• [Exercise]: Below is a block of entries; repeat exactly the lines starting at the line that contains "IVA (7th edition)" and ending at the line that contains "TNM: T4a N2c M0", both included.

• [Data for this task]:
^^^^^^^^^^^^^^^^

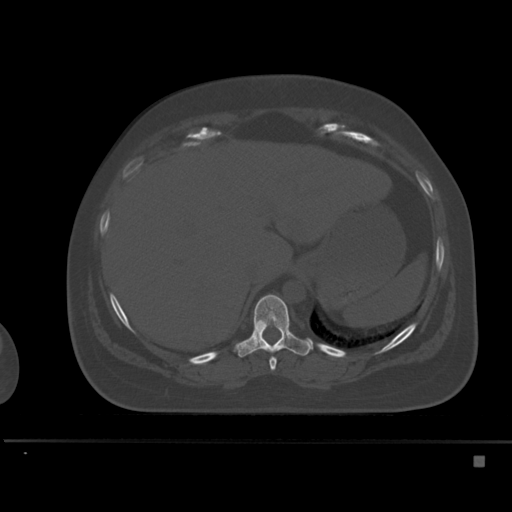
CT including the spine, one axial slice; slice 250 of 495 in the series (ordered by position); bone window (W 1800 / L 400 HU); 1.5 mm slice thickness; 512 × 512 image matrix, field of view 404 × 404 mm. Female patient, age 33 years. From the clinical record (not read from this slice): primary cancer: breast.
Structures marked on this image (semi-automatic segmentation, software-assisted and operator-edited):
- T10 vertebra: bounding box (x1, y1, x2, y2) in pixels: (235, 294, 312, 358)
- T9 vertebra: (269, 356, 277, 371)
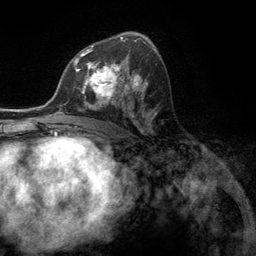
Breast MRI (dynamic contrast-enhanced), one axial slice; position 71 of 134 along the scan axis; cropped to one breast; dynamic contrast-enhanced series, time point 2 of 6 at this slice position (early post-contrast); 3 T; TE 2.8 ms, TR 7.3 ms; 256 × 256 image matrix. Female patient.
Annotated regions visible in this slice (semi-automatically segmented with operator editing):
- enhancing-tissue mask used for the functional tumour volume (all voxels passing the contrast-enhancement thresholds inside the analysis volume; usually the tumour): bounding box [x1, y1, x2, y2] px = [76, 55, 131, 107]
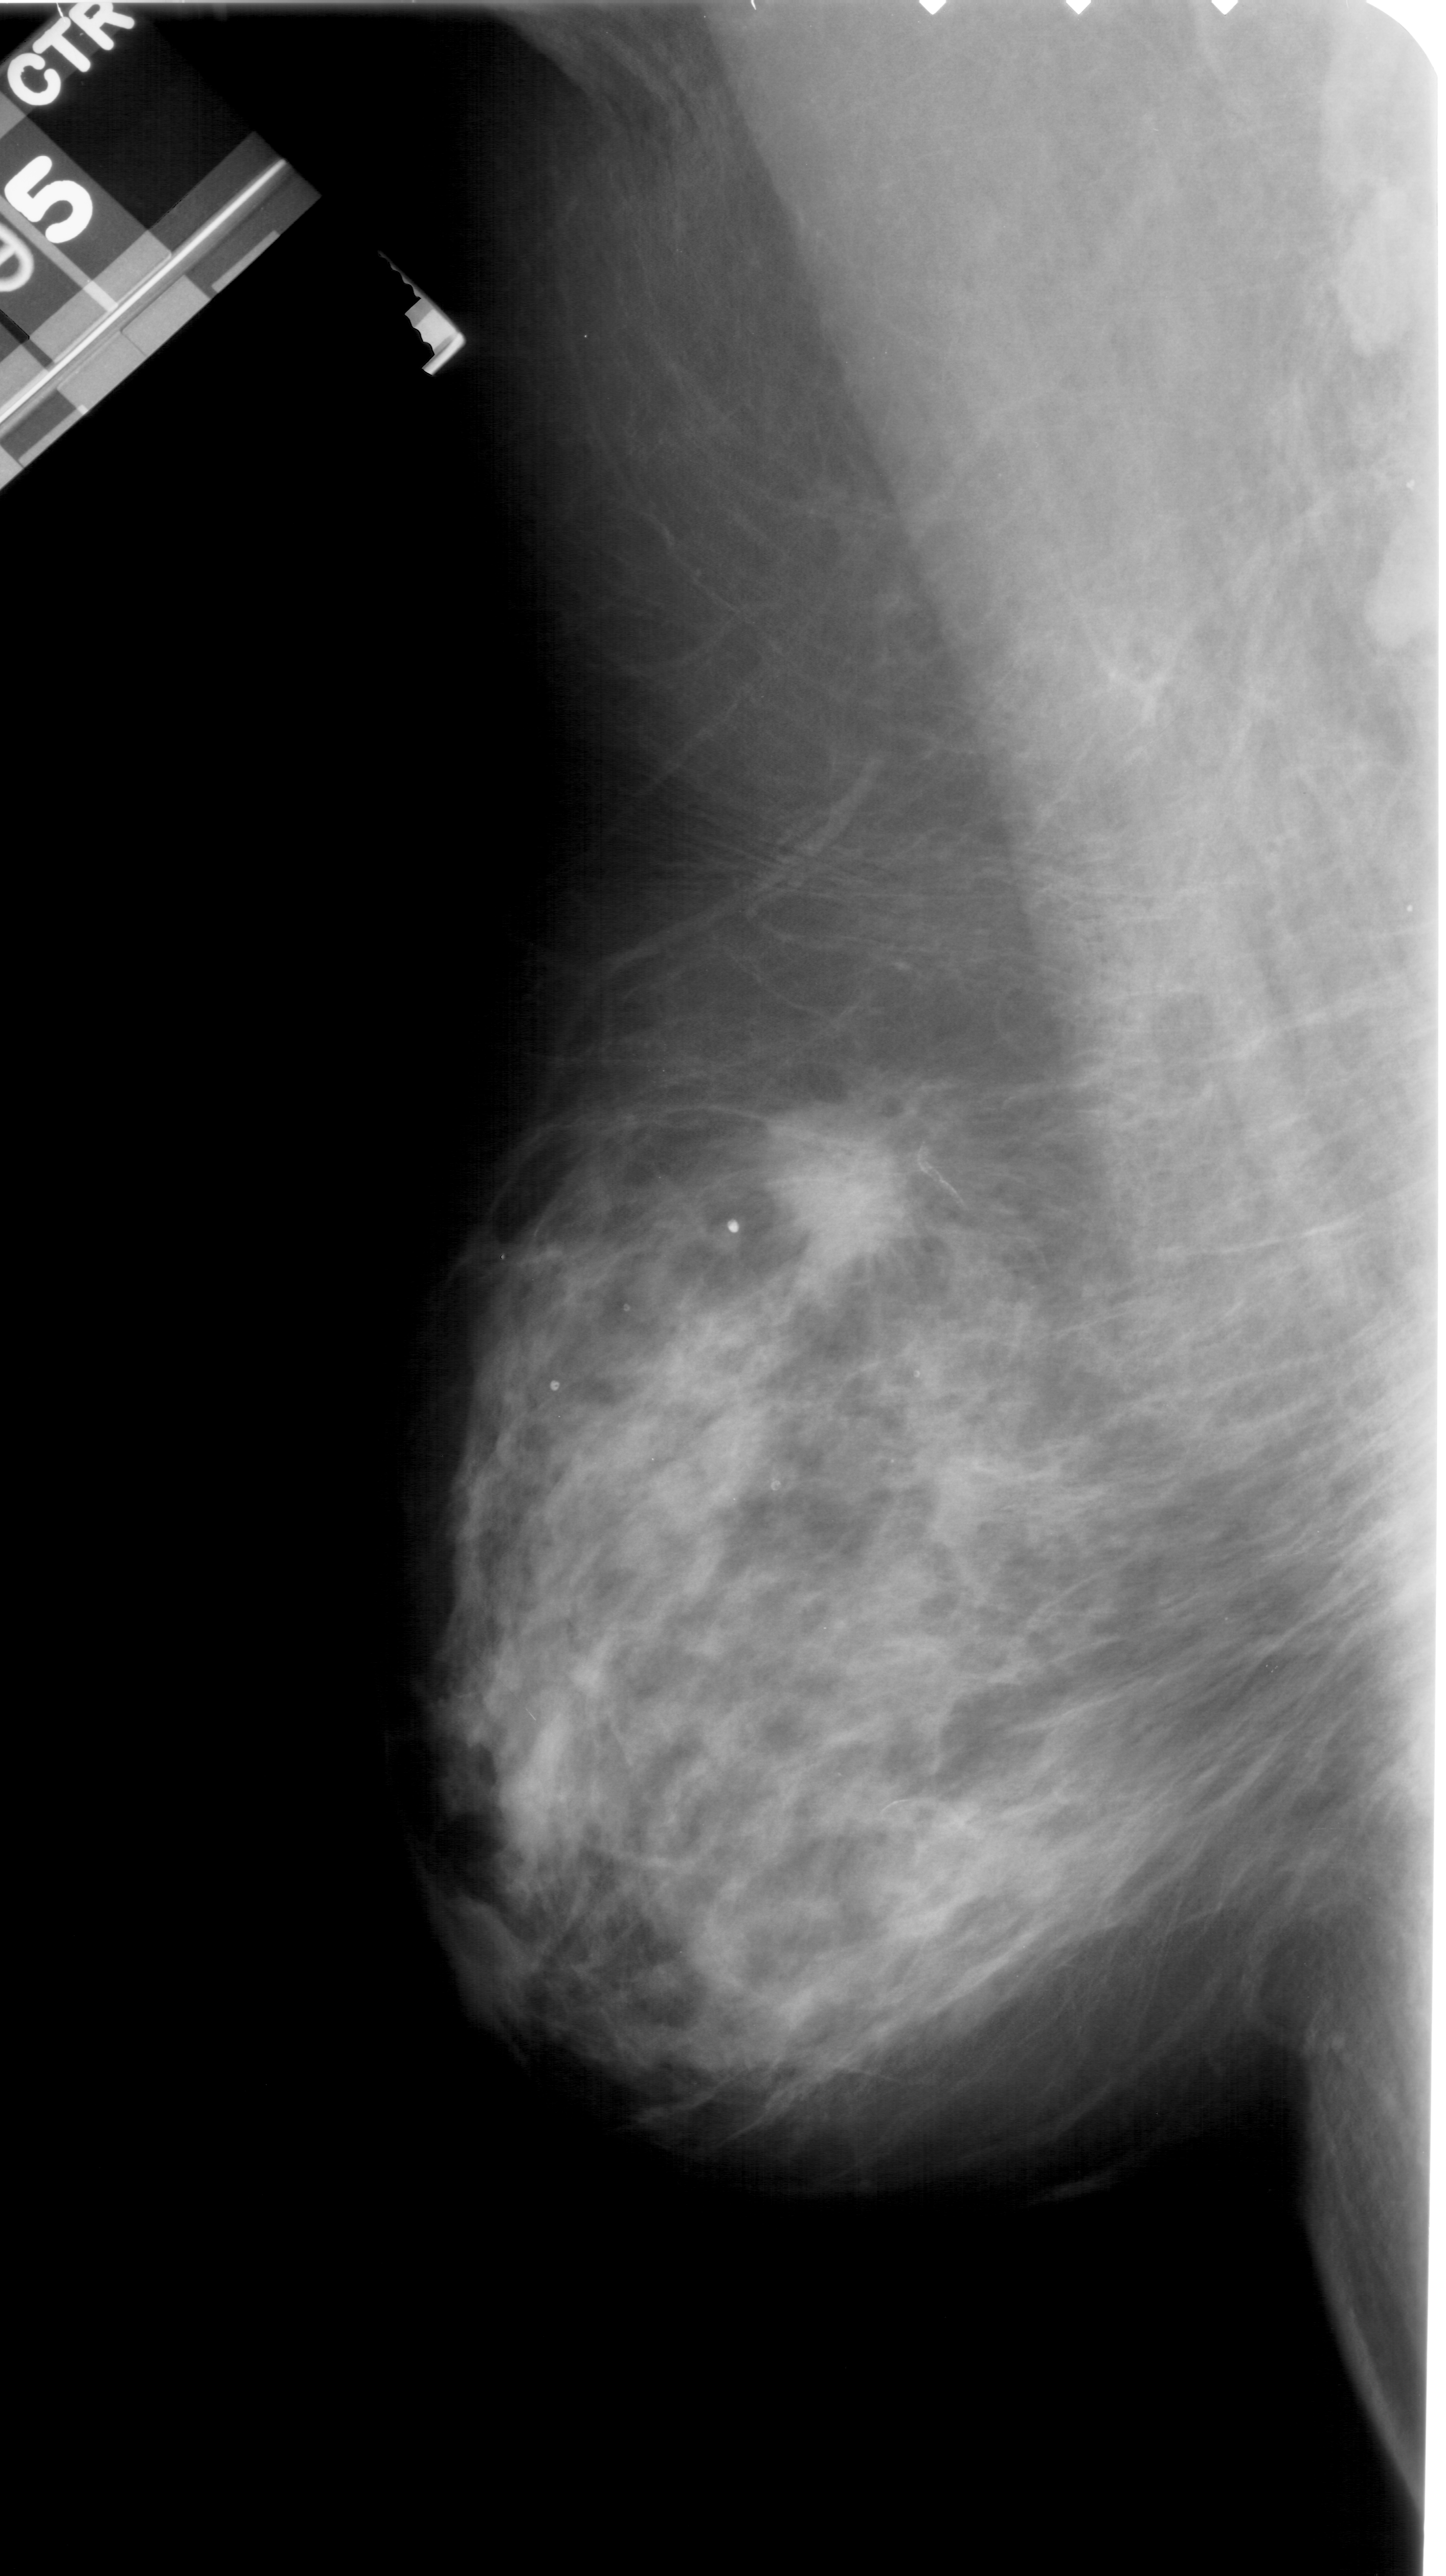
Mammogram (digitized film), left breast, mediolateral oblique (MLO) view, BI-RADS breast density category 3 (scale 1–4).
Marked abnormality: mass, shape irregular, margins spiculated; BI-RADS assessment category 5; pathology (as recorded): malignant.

^^^^^^^^^^^^^^^^

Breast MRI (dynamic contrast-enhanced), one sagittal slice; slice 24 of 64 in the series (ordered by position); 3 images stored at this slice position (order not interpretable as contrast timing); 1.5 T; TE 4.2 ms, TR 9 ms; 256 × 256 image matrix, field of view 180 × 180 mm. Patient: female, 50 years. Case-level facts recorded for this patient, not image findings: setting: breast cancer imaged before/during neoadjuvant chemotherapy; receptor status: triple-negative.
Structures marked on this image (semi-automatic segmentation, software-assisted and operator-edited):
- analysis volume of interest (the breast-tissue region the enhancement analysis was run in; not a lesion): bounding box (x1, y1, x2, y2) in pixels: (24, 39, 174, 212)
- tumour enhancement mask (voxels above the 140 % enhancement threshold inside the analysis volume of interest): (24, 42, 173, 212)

^^^^^^^^^^^^^^^^

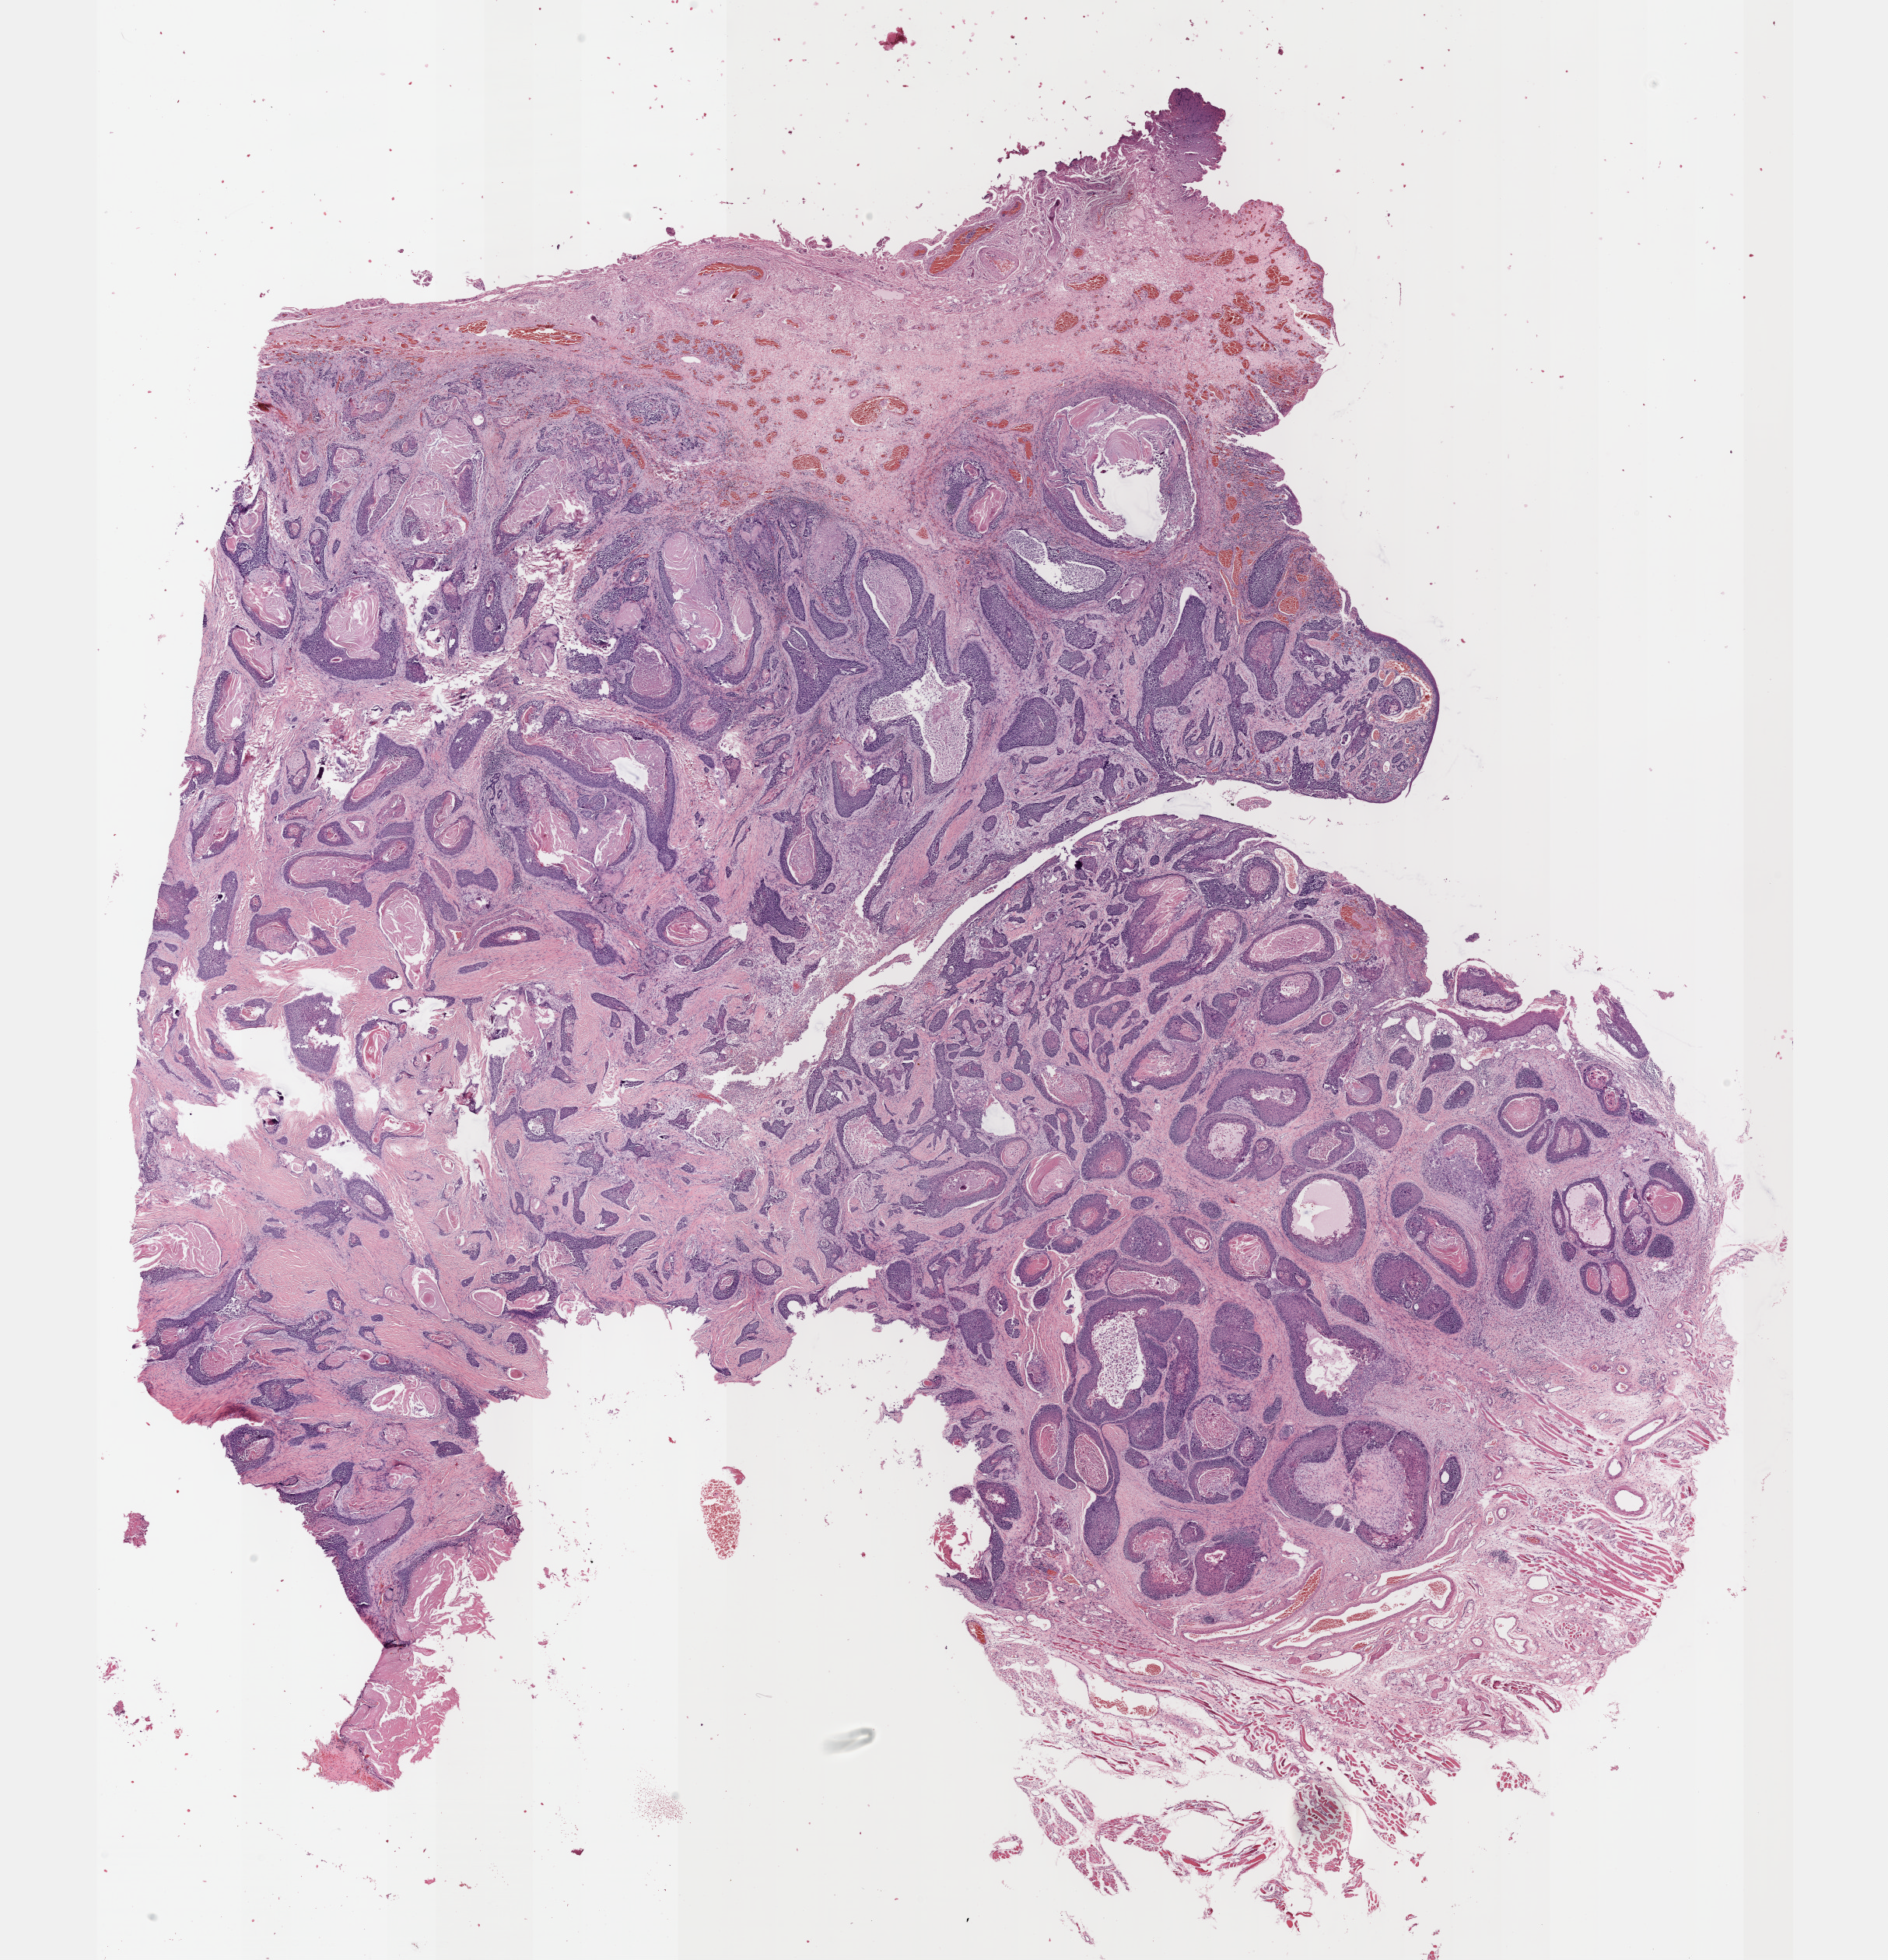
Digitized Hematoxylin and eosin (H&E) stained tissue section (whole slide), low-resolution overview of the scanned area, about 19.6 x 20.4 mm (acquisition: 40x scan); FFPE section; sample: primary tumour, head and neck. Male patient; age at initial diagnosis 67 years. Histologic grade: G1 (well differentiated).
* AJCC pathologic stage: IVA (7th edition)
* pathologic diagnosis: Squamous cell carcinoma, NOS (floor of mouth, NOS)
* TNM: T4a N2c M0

^^^^^^^^^^^^^^^^

• [Answer below]:
* AJCC pathologic stage: IVA (7th edition)
* pathologic diagnosis: Squamous cell carcinoma, NOS (floor of mouth, NOS)
* TNM: T4a N2c M0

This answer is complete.